(Collected data)
==================================================

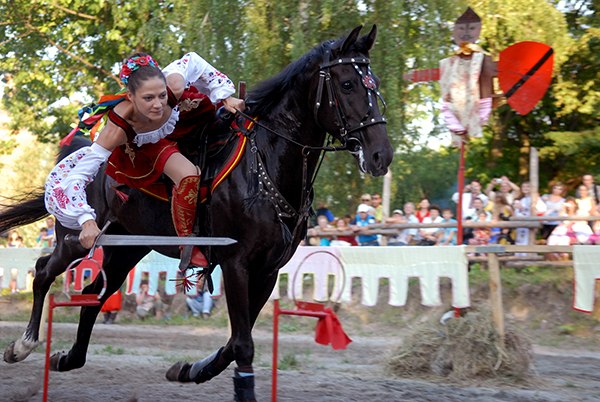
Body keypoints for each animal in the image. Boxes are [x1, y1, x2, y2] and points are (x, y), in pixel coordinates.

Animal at [1, 25, 394, 402]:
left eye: (374, 84)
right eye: (347, 84)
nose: (381, 155)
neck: (263, 164)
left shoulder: (267, 270)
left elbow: (235, 342)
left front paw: (190, 369)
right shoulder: (237, 263)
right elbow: (243, 344)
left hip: (126, 248)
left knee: (95, 293)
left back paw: (68, 357)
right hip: (79, 239)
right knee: (43, 271)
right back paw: (23, 345)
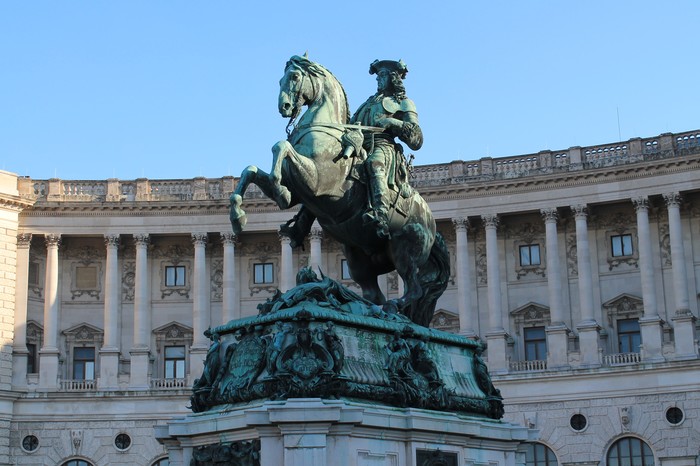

==================================================

PROBLEM: The records above should be repeated exactly, with every picture omitted.

ANSWER BOX:
Body keypoints for each animal in the image. Boxes are [x1, y1, x2, y2] and points are (x, y), in pixel coordinates.

Animal at [1, 25, 394, 402]:
left eye: (374, 84)
right eye: (347, 84)
nose: (381, 155)
neck: (263, 164)
left shoulder: (267, 270)
left elbow: (235, 342)
left front paw: (190, 369)
right shoulder: (237, 263)
right elbow: (243, 344)
left hip: (126, 248)
left knee: (95, 293)
left back paw: (68, 357)
right hip: (79, 239)
right knee: (43, 271)
right back paw: (23, 345)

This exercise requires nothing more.